** Start of LISTING **

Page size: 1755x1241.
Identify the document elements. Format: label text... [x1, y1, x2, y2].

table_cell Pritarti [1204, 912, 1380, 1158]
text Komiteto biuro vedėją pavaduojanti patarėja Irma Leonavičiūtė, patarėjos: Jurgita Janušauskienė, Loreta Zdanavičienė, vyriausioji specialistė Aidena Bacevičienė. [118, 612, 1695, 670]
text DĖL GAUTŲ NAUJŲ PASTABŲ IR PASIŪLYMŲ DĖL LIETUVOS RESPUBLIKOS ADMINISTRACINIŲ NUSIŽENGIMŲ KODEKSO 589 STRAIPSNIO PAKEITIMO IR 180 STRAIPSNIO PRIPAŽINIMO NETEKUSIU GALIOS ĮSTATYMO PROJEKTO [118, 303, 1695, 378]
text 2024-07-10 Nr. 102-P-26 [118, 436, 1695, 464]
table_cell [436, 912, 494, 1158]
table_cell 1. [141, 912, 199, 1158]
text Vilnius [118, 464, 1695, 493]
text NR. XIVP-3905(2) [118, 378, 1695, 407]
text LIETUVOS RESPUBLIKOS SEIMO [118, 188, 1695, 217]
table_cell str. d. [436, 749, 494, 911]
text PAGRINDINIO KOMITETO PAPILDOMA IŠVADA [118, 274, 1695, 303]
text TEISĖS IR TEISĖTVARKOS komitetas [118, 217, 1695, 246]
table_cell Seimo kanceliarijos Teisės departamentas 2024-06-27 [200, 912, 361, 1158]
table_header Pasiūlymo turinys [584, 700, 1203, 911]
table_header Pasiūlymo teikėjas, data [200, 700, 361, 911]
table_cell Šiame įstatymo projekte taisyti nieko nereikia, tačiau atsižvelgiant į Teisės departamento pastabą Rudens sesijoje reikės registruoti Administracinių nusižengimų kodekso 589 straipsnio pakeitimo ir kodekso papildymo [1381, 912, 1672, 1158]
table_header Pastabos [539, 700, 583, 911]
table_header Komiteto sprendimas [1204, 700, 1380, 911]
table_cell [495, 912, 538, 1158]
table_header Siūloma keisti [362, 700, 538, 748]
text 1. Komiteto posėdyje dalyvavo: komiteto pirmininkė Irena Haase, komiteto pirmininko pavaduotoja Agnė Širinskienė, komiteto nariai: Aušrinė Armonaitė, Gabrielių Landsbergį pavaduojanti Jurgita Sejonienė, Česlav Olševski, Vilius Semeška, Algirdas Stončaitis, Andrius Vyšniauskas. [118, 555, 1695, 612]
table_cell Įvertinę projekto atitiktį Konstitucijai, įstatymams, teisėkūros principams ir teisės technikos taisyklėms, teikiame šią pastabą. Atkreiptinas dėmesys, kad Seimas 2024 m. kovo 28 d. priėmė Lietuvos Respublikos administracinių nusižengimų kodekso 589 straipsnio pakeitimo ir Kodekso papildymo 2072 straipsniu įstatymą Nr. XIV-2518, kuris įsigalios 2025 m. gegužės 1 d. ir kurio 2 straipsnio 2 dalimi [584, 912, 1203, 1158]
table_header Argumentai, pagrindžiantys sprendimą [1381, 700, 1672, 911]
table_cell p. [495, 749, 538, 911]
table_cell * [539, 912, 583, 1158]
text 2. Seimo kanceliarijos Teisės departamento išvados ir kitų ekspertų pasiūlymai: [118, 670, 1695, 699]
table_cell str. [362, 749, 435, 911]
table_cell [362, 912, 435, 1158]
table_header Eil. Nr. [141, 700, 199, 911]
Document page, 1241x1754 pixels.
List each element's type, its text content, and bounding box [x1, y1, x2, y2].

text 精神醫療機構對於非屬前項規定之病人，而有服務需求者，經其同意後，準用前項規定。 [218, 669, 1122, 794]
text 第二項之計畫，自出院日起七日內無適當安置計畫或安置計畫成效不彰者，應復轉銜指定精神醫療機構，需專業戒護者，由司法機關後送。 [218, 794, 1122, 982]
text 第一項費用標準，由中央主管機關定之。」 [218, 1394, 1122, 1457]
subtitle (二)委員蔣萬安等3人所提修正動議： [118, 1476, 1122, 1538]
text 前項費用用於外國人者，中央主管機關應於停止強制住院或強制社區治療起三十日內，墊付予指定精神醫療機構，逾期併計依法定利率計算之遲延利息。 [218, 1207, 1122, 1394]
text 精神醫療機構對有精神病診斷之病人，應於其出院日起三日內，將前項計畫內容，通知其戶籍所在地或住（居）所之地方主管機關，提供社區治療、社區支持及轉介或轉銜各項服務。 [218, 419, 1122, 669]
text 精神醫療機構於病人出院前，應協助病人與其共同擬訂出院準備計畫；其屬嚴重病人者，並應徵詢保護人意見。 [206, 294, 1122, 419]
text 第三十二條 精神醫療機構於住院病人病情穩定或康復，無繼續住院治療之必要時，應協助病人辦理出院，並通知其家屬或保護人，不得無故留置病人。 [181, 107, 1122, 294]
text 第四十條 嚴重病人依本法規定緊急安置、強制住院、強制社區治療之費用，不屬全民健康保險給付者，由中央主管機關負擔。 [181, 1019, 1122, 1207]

** End of LISTING **

SHORT TASK
Please write out every line of the records above word for word, with no changes.

THE REPLY
Page size: 1755x1241.
Identify the document elements. Format: label text... [x1, y1, x2, y2].

table_cell Pritarti [1204, 912, 1380, 1158]
text Komiteto biuro vedėją pavaduojanti patarėja Irma Leonavičiūtė, patarėjos: Jurgita Janušauskienė, Loreta Zdanavičienė, vyriausioji specialistė Aidena Bacevičienė. [118, 612, 1695, 670]
text DĖL GAUTŲ NAUJŲ PASTABŲ IR PASIŪLYMŲ DĖL LIETUVOS RESPUBLIKOS ADMINISTRACINIŲ NUSIŽENGIMŲ KODEKSO 589 STRAIPSNIO PAKEITIMO IR 180 STRAIPSNIO PRIPAŽINIMO NETEKUSIU GALIOS ĮSTATYMO PROJEKTO [118, 303, 1695, 378]
text 2024-07-10 Nr. 102-P-26 [118, 436, 1695, 464]
table_cell [436, 912, 494, 1158]
table_cell 1. [141, 912, 199, 1158]
text Vilnius [118, 464, 1695, 493]
text NR. XIVP-3905(2) [118, 378, 1695, 407]
text LIETUVOS RESPUBLIKOS SEIMO [118, 188, 1695, 217]
table_cell str. d. [436, 749, 494, 911]
text PAGRINDINIO KOMITETO PAPILDOMA IŠVADA [118, 274, 1695, 303]
text TEISĖS IR TEISĖTVARKOS komitetas [118, 217, 1695, 246]
table_cell Seimo kanceliarijos Teisės departamentas 2024-06-27 [200, 912, 361, 1158]
table_header Pasiūlymo turinys [584, 700, 1203, 911]
table_header Pasiūlymo teikėjas, data [200, 700, 361, 911]
table_cell Šiame įstatymo projekte taisyti nieko nereikia, tačiau atsižvelgiant į Teisės departamento pastabą Rudens sesijoje reikės registruoti Administracinių nusižengimų kodekso 589 straipsnio pakeitimo ir kodekso papildymo [1381, 912, 1672, 1158]
table_header Pastabos [539, 700, 583, 911]
table_header Komiteto sprendimas [1204, 700, 1380, 911]
table_cell [495, 912, 538, 1158]
table_header Siūloma keisti [362, 700, 538, 748]
text 1. Komiteto posėdyje dalyvavo: komiteto pirmininkė Irena Haase, komiteto pirmininko pavaduotoja Agnė Širinskienė, komiteto nariai: Aušrinė Armonaitė, Gabrielių Landsbergį pavaduojanti Jurgita Sejonienė, Česlav Olševski, Vilius Semeška, Algirdas Stončaitis, Andrius Vyšniauskas. [118, 555, 1695, 612]
table_cell Įvertinę projekto atitiktį Konstitucijai, įstatymams, teisėkūros principams ir teisės technikos taisyklėms, teikiame šią pastabą. Atkreiptinas dėmesys, kad Seimas 2024 m. kovo 28 d. priėmė Lietuvos Respublikos administracinių nusižengimų kodekso 589 straipsnio pakeitimo ir Kodekso papildymo 2072 straipsniu įstatymą Nr. XIV-2518, kuris įsigalios 2025 m. gegužės 1 d. ir kurio 2 straipsnio 2 dalimi [584, 912, 1203, 1158]
table_header Argumentai, pagrindžiantys sprendimą [1381, 700, 1672, 911]
table_cell p. [495, 749, 538, 911]
table_cell * [539, 912, 583, 1158]
text 2. Seimo kanceliarijos Teisės departamento išvados ir kitų ekspertų pasiūlymai: [118, 670, 1695, 699]
table_cell str. [362, 749, 435, 911]
table_cell [362, 912, 435, 1158]
table_header Eil. Nr. [141, 700, 199, 911]
Document page, 1241x1754 pixels.
List each element's type, its text content, and bounding box [x1, y1, x2, y2].

text 精神醫療機構對於非屬前項規定之病人，而有服務需求者，經其同意後，準用前項規定。 [218, 669, 1122, 794]
text 第二項之計畫，自出院日起七日內無適當安置計畫或安置計畫成效不彰者，應復轉銜指定精神醫療機構，需專業戒護者，由司法機關後送。 [218, 794, 1122, 982]
text 第一項費用標準，由中央主管機關定之。」 [218, 1394, 1122, 1457]
subtitle (二)委員蔣萬安等3人所提修正動議： [118, 1476, 1122, 1538]
text 前項費用用於外國人者，中央主管機關應於停止強制住院或強制社區治療起三十日內，墊付予指定精神醫療機構，逾期併計依法定利率計算之遲延利息。 [218, 1207, 1122, 1394]
text 精神醫療機構對有精神病診斷之病人，應於其出院日起三日內，將前項計畫內容，通知其戶籍所在地或住（居）所之地方主管機關，提供社區治療、社區支持及轉介或轉銜各項服務。 [218, 419, 1122, 669]
text 精神醫療機構於病人出院前，應協助病人與其共同擬訂出院準備計畫；其屬嚴重病人者，並應徵詢保護人意見。 [206, 294, 1122, 419]
text 第三十二條 精神醫療機構於住院病人病情穩定或康復，無繼續住院治療之必要時，應協助病人辦理出院，並通知其家屬或保護人，不得無故留置病人。 [181, 107, 1122, 294]
text 第四十條 嚴重病人依本法規定緊急安置、強制住院、強制社區治療之費用，不屬全民健康保險給付者，由中央主管機關負擔。 [181, 1019, 1122, 1207]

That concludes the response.